Roy Trigg
- Born: 29 April 1943 (age 83) Morden, Surrey, England
- Nationality: British (English)

Career history
- 1961: New Cross Rangers
- 1961–1964: Wimbledon Dons
- 1962: Poole Pirates
- 1964–1966: Hackney Hawks
- 1967: Oxford Cheetahs
- 1968–1972: Cradley Heathens
- 1973–1974: Newport

Individual honours
- 1966, 1969, 1970: Victorian State Champion (Aust)

Team honours
- 1962: Provincial League Champion
- 1962: Provincial Southern League Champion
- 1974: Spring Gold Cup Winner

= Roy Trigg =

British speedway rider

Roy Richard Trigg (born 29 April 1943, in Morden, Surrey) is a former motorcycle speedway rider from England. He earned 31 international caps for the England national speedway team and five caps for the Great Britain team.

== Career ==
Trigg was noticed as a teenager by the Wimbledon Dons management who signed him up but immediately loaned him out to lower league Poole Pirates. In 1963 he was recalled by his parent team Wimbledon Dons. In 1964 the new Hackney Hawks promoter Len Silver signed him on a full transfer. He stayed with the Hawks for two seasons but was forced out of the team when Bengt Jansson was signed.

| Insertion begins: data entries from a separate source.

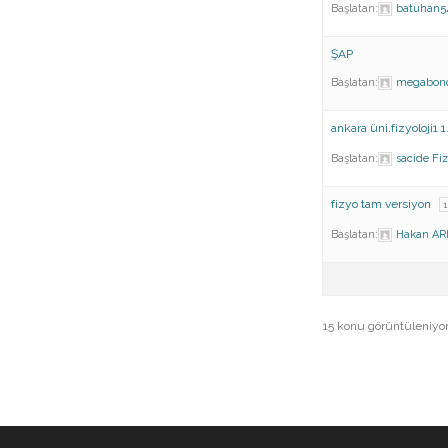
Başlatan:
batuhan5
ŞAP
Başlatan:
megabon
ankara üni.fizyoloji1 1
Başlatan:
sacide
Fiz
fizyo tam versiyon
1
Başlatan:
Hakan AR
15 konu görüntüleniyor -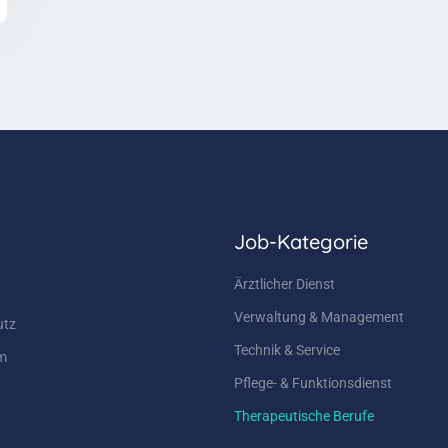
Job-Kategorie
Ärztlicher Dienst
Verwaltung & Management
utz
Technik & Service
m
Pflege- & Funktionsdienst
Therapeutische Berufe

After leaving the Hackney, Trigg spent a season with the Oxford Cheetahs before moving on to Cradley Heath where he spent the next five seasons. It was with Cradley he was threatened with a gun by Garry Middleton. Middleton tried to forcefully dive under Trigg but Trigg saw him and slowed down, leaving Middleton to shoot straight past him into the safety fence. Middleton then went into the pits into his toolbox and pulled out a handgun. He had to be dragged from the pits to avoid further trouble.

After being called into the England team during July 1968 as a late replacement, Trigg played a pivotal part in the win against the Soviet Union.

In 1970, Trigg finished third in the British Speedway Championship final. For the last two seasons of his career, he rode with Newport.

After he finished his British career, Trigg emigrated to New Zealand. He rode as a New Zealander in the inaugural Australasian Final in 1976. He finished in 15th place with two points.